I've been trying to get this to work for several days now, i've read a thousand guides and people's questions, but still, i cant find a way to do it properly.
What i want to do is to rotate the bits to the left, here's an example.
Original number = 10000001 = 129 What i need = 00000011 = 3
I have to rotate the bits to left a certain ammount of times (it depends on what the user types), here's what i did:
byte b = (byte)129;
byte result = (byte)((byte)b << 1);
Console.WriteLine(result);
Console.Write("Press any key to continue . . . ");
Console.ReadKey(true);
The issue with this it that it causes an error (OverflowException) when i try to use the (<<) operator with that number (note that if i put a number wich first bit is a 0; example: 3 = 00000011; it works as intended and it returns a 6 as a result.
The problem is, if the first bit is a 1, it gives me the (OverflorException) error. I know this isnt rotating, its just a shifting, the first bit goes away and on the end of the byte a 0 pops up, and i can then change it with an OR 000000001 operation to make it a 1 (if the first bit was a 1, if it was a 0 i just leave it there).
Any ideas? Thanks in advance!
You're getting an overflow exception because you're operating in a checked context, apparently.
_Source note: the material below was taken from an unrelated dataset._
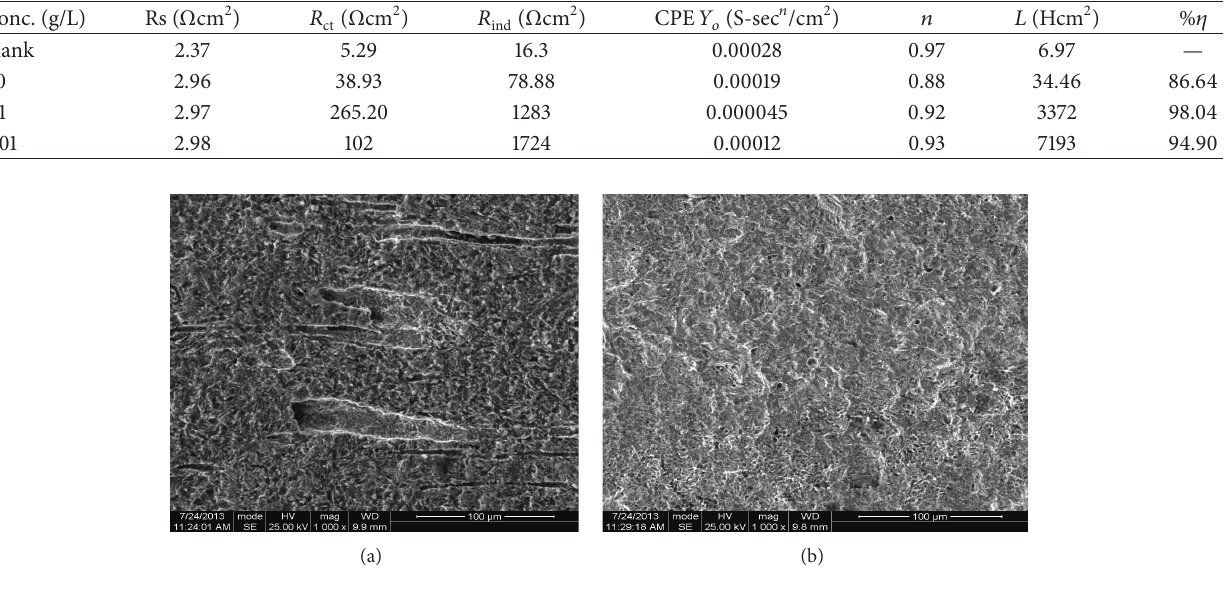
Figure 10: SEM micrograph of (a) pipeline steel in 0.5 M H 2 SO 4 and (b) pipeline steel in 0.5 M H 2 SO 4 with 0.1 g/L Brassica oleracea extract.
You can get around that by putting the code in an unchecked context - or just by making sure you don't perform the cast back to byte
on a value that can be more than 255. For example:
int shifted = b << rotateLeftBits;
int highBits = shifted & 0xff;
int lowBits = shifted >> 8; // Previously high bits, rotated
byte result = (byte) (highBits | lowBits);
This will work for rotate sizes of up to 8. For greater sizes, just use rotateLeftBits % 8
(and normalize to a non-negative number if you might sometimes want to rotate right).